**COSA SI CHIEDE**
Prosegui il testo sullo scontro nella maggioranza in commissione Bilancio per il decreto fiscale, ripartendo subito dopo la sua ultima frase.

**TESTO FORNITO**
****************
Tra lunedì e martedì le sedute della commissione Bilancio, convocata per iniziare a votare sul decreto fiscale, sono state più volte sospese e rinviate, nell’attesa che si trovasse un compromesso che però non c’è mai stato. Meloni ha provato a mediare ma senza lasciarsi trascinare in questa lite: il ministro per i Rapporti col parlamento Luca Ciriani, di Fratelli d’Italia, martedì si era arreso di fronte all’inconciliabilità delle posizioni, prima che una brutta febbre lo costringesse ad abbandonare i lavori.
Così, quando alla fine mercoledì mattina la commissione Bilancio ha iniziato a esaminare gli emendamenti al decreto fiscale, la spaccatura nella maggioranza è emersa palesemente. Esponenti di Fratelli d’Italia hanno provato a convincere Forza Italia ad astenersi, e contemporaneamente cercavano di assicurarsi il voto di un esponente delle Autonomie, Pietro Patton, per provare comunque a far approvare l’emendamento. Intanto, i leghisti speravano che magari tra le opposizioni potessero esserci delle divisioni, e che per esempio Raffaella Paita di Italia Viva potesse votare con la maggioranza. Al contrario, il centrosinistra ha retto, facendo andare il governo in minoranza.
****************
**INFORMAZIONI ESTRATTE**
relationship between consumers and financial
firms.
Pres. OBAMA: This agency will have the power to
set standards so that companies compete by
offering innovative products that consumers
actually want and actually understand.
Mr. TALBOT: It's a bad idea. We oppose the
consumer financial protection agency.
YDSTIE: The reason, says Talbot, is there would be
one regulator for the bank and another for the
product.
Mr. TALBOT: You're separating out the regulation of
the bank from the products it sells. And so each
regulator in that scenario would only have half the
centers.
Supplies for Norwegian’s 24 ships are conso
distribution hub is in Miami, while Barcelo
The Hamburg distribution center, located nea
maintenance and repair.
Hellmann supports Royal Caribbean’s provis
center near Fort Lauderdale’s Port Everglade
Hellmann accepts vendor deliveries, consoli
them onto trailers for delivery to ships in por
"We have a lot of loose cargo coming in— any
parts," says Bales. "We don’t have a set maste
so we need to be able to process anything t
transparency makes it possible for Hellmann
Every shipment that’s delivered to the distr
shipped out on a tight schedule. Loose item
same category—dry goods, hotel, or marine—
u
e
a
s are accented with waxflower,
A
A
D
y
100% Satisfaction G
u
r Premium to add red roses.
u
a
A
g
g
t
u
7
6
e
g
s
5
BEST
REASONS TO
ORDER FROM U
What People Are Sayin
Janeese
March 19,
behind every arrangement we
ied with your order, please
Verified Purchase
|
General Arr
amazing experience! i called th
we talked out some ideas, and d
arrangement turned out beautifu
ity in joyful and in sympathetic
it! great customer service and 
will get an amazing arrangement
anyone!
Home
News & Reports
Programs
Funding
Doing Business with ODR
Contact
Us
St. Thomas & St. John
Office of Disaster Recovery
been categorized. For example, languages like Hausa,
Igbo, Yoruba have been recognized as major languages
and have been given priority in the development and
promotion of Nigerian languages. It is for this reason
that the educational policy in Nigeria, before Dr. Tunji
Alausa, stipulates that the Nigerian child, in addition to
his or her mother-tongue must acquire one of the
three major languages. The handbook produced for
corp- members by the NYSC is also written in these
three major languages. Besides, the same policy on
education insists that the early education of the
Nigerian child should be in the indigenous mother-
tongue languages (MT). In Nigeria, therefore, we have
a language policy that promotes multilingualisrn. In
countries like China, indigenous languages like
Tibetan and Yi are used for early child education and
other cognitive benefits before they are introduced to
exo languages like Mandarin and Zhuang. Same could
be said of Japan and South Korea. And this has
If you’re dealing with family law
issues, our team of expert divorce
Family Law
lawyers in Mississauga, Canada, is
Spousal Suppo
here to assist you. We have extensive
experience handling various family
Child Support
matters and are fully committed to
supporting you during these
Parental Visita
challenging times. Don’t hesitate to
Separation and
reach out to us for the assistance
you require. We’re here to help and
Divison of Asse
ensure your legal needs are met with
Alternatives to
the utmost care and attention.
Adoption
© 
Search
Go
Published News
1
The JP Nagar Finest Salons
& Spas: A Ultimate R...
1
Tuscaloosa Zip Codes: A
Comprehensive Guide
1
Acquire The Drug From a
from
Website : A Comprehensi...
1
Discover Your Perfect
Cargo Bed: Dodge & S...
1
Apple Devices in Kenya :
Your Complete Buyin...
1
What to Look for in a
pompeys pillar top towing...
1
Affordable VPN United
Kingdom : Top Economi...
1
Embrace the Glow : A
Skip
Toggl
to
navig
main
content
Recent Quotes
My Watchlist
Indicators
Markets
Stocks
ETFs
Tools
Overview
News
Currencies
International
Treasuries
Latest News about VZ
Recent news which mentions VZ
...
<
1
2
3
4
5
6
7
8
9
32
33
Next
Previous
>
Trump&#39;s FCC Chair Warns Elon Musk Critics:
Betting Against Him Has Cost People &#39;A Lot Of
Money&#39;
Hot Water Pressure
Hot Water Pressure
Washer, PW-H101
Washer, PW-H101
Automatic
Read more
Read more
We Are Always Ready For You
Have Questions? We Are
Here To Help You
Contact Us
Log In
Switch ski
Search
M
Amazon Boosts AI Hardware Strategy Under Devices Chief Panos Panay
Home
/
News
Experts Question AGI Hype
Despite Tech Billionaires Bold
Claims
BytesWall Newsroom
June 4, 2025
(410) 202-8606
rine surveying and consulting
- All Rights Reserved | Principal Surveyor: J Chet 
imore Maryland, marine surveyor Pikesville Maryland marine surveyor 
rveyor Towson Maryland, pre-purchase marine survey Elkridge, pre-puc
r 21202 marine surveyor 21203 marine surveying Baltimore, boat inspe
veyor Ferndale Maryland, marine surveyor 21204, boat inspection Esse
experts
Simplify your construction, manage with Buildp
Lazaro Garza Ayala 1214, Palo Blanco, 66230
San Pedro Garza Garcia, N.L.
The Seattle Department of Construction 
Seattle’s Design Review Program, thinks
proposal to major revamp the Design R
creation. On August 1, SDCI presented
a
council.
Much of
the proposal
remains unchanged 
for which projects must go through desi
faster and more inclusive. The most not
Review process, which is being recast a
****************
**RISPOSTA**
Non è la prima volta che la maggioranza viene battuta nella commissione Bilancio. Era già successo nel giugno del 2023, quando i senatori di Forza Italia Claudio Lotito e Dario Damiani avevano disertato un voto sul decreto Lavoro, facendo in modo che una proposta del governo venisse bocciata. È invece la terza volta, dall’inizio della legislatura, che la maggioranza di destra si divide così platealmente. Una volta, nel dicembre del 2023, era accaduto nell’aula della Camera sulla ratifica del trattato del MES, il Meccanismo europeo di stabilità, su cui Lega e Fratelli d’Italia votarono contro e Forza Italia si astenne; nel febbraio scorso, invece, in commissione Affari costituzionali al Senato la Lega aveva proposto un emendamento in favore di Luca Zaia che consentiva di prolungare oltre i due mandati attuali il limite di permanenza in carica dei presidenti di regione, ma Fratelli d’Italia e Forza Italia si erano opposti. Stavolta però l’incidente è stato un po’ più grave.
Sia sul MES sia sul terzo mandato, infatti, il governo aveva evitato di esporsi, non dando alcun parere. Si dice, in questi casi, che il governo “si rimette all’aula (o alla commissione)”, cioè non dà una sua preferenza e prende atto dell’esito del voto. Mercoledì mattina invece il governo, rappresentato dalla sottosegretaria all’Economia Lucia Albano di Fratelli d’Italia, aveva espresso parere favorevole all’emendamento della Lega. Detto in maniera un po’ semplificata, significa che il ministro dell’Economia e la presidente del Consiglio speravano che l’emendamento venisse approvato e lo avevano detto chiaramente: essendo invece stato bocciato, il governo ne esce formalmente battuto.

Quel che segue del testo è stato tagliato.